Edit: All sorted, Imanol Luengo set me straight. Here's the end result, in all it's glory.
I don't understand the counts of my variables, maybe someone can explain? I'm filtering two columns of pass/fails for two locations. I want a count of all 4 pass/fails.
Here's the header of the columns. There are 126 values in total:
WT Result School
0 p Milan
1 p Roma
2 p Milan
3 p Milan
4 p Roma
Code so far:
data2 = pd.DataFrame(data[['WT Result', 'School']])
data2.dropna(inplace=True)
# Milan Counts
m_p = (data2['School']=='Milan') & (data2['WT Result']=='p')
milan_p = (m_p==True)
milan_pass = np.count_nonzero(milan_p) # Count of Trues for Milano
# Rome Counts
r_p = (data2['School']=='Roma') & (data2['WT Result']=='p')
rome_p = (r_p==True)
rome_pass = np.count_nonzero(rome_p) # Count of Trues for Rome
So what I've done, after stripping the excess columns (data2), is:
- filter by location and == 'p' (vars m_p and r_p)
- filter then by ==True (vars milan_p and rome_p)

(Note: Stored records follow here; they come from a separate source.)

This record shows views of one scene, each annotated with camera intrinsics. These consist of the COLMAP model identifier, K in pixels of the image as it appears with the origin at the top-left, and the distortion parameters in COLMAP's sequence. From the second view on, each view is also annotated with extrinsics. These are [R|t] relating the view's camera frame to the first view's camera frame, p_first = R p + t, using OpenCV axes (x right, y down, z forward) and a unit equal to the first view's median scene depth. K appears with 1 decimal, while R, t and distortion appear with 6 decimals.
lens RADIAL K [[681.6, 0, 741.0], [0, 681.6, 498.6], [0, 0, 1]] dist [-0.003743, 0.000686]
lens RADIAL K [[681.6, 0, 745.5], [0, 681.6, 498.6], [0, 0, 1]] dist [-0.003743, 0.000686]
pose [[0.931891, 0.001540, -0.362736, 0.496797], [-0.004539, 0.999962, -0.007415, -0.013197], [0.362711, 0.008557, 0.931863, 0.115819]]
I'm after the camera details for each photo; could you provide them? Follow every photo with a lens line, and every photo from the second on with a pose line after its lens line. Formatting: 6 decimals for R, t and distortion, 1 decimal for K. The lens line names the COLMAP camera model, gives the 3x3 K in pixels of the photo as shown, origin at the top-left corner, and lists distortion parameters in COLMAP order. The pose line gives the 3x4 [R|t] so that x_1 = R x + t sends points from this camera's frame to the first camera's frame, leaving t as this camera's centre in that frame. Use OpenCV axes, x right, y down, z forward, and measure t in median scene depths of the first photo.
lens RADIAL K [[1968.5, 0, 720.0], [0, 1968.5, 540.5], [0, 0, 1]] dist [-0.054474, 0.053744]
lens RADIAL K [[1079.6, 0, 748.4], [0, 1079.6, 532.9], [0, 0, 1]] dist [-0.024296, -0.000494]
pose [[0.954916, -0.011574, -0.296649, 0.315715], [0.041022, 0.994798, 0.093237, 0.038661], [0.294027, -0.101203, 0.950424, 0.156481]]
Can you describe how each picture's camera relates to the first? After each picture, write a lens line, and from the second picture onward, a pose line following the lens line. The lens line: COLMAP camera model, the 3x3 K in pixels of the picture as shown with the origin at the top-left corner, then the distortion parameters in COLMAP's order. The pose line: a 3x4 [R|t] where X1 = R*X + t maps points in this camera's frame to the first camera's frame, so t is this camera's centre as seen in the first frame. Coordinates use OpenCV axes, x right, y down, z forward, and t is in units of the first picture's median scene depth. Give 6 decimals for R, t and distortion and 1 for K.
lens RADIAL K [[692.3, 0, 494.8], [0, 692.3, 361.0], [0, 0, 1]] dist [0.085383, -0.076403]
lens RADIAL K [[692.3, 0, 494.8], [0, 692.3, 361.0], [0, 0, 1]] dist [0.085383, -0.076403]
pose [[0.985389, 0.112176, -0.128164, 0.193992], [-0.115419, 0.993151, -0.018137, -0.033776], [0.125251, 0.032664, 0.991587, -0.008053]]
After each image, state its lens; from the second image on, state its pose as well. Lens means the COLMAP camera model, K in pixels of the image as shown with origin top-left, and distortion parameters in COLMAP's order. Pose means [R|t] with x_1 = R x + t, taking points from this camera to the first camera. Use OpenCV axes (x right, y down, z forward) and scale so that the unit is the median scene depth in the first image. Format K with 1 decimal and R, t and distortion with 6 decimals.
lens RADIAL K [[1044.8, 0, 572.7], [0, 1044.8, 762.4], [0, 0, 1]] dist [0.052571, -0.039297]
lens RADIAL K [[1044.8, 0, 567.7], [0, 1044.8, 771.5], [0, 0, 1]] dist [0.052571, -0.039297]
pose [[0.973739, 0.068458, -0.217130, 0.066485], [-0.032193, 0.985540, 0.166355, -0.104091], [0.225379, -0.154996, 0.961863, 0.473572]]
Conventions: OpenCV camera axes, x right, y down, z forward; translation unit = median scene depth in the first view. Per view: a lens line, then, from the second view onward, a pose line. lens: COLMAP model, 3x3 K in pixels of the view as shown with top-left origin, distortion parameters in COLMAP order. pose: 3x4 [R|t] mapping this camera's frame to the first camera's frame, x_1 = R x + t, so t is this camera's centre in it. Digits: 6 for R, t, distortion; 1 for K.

- Do a count_nonzero() for a count of 'True' (vars milan_pass and rome_pass)
Here's what I don't understand - these are the lengths of the variables:
data2: 126
m_p: 126
r_p: 126
milan_p: 126
rome_p: 126
milan_pass: 55
rome_pass: 47
Why do the lengths remain 126 once the filtering starts? To me, this shows that neither the filtering by location or by 'p' worked. But when I do the final count_nonzero() the results are suddenly separated into location. What is happening?